Поминки устроили лишь для оставшихся работников усадьбы. Правда, хозяин Роймала явился незваным; он мог прийти и просто так, на правах владельца, но на сей раз у него было дело. Он сказал, что рассчитывал застать на поминках народу побольше. Он собирал подписи под бумагой, которую хотели подать императору; в ней просили, чтобы права Финляндии не нарушались. Куста понял, в чем дело, ему уже доводилось слыхать что-то такое, но сейчас это казалось ему очень далеким.

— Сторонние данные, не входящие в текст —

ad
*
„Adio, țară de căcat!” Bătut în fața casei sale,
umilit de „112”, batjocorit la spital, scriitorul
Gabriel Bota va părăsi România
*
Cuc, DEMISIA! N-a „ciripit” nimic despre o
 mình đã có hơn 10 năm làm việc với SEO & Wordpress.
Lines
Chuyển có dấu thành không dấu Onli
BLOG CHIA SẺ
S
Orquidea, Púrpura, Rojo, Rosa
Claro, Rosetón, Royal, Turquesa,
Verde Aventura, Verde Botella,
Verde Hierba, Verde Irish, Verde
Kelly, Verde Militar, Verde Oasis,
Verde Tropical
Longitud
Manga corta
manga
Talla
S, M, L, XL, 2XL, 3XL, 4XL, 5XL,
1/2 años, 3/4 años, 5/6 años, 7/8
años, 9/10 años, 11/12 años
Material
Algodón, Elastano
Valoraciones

Однако же он сходил, нашел ручку и чернильницу и принялся писать. Хильма тоже вошла в комнату и сказала: «Разве этих бумаг Роймалы еще недостаточно?» Гость ответил немного рассерженно: «Это бумага вовсе не Роймалы, и уж если на то пошло, от всех бумаг Роймалы у Кусты было меньше неприятных последствий, чем от одной бумаги Плихтари!» Сказав так, он издал свой знаменитый кашель.
Вторая половина дня и вечер в воскресенье были совершенно обычными, и по полу людской в Салмелусе двигался солнечный зайчик также, как в течение всех тех столетий, пока кондовый дом стоял на этом месте. И неизменное двухместное кресло-качалка со спинкой в виде искусно вырезанных двух лир стояло, как всегда, там, где в полу уже образовалось углубление от полозьев качалки и ног людей. Тикали часы на торцовой стене, на гвоздике, вбитом в оконную раму, висел календарь, какой-то особый запах витал в воздухе. И, однако же, все было непривычно, и этот покой был лишь ожиданием беспокойства, похожим, пожалуй, на ожидание приведения в исполнение смертного приговора. Да еще хозяин Роймала спросил, прощаясь:
— Стало быть, завтра с девяти начнем тут?
— Назначено на девять, — ответил Куста, насмешливо глядя. Хильма нетвердой походкой вышла из комнаты, проворчав что-то ругательное, чего никто толком не расслышал.
Торги были столь необычным событием, что народу собралось весьма много, и остряку-аукционщику, подтверждавшему покупку ударом специального деревянного молотка, публики хватало. Один пожилой мужик был под хмельком и отпускал во весь голос неприличные замечания, когда предлагалась какая-нибудь вещь из домашней утвари, одежды или инструментов. Примерно также вел себя и Ийвари Плихтари, для которого этот день был, разумеется, особым праздником. Его с разных сторон подначивали, и он в свою очередь не оставался в долгу. Собравшиеся на торги знали, что Ийвари на их подначки не обидится.
Между прочим, это был последний раз, когда свояки оказались вот так — нос к носу. У них даже случилась небольшая перепалка. Куста ненадолго отлучился, и в это время аукционщик выставил на продажу верстак и другие столярные инструменты, не зная, что они не предназначались для продажи. Торг уже начался, и Кусте теперь не осталось другого выхода, как самому в нем участвовать, наперебой с Ийвари, который вроде бы всерьез нацелился на эти вещи.
— Зачем тебе верстак-то, коль ты, слыхать, подаешься в батраки? — изгалялся Ийвари, и единомышленники поддержали его одобрительным смехом.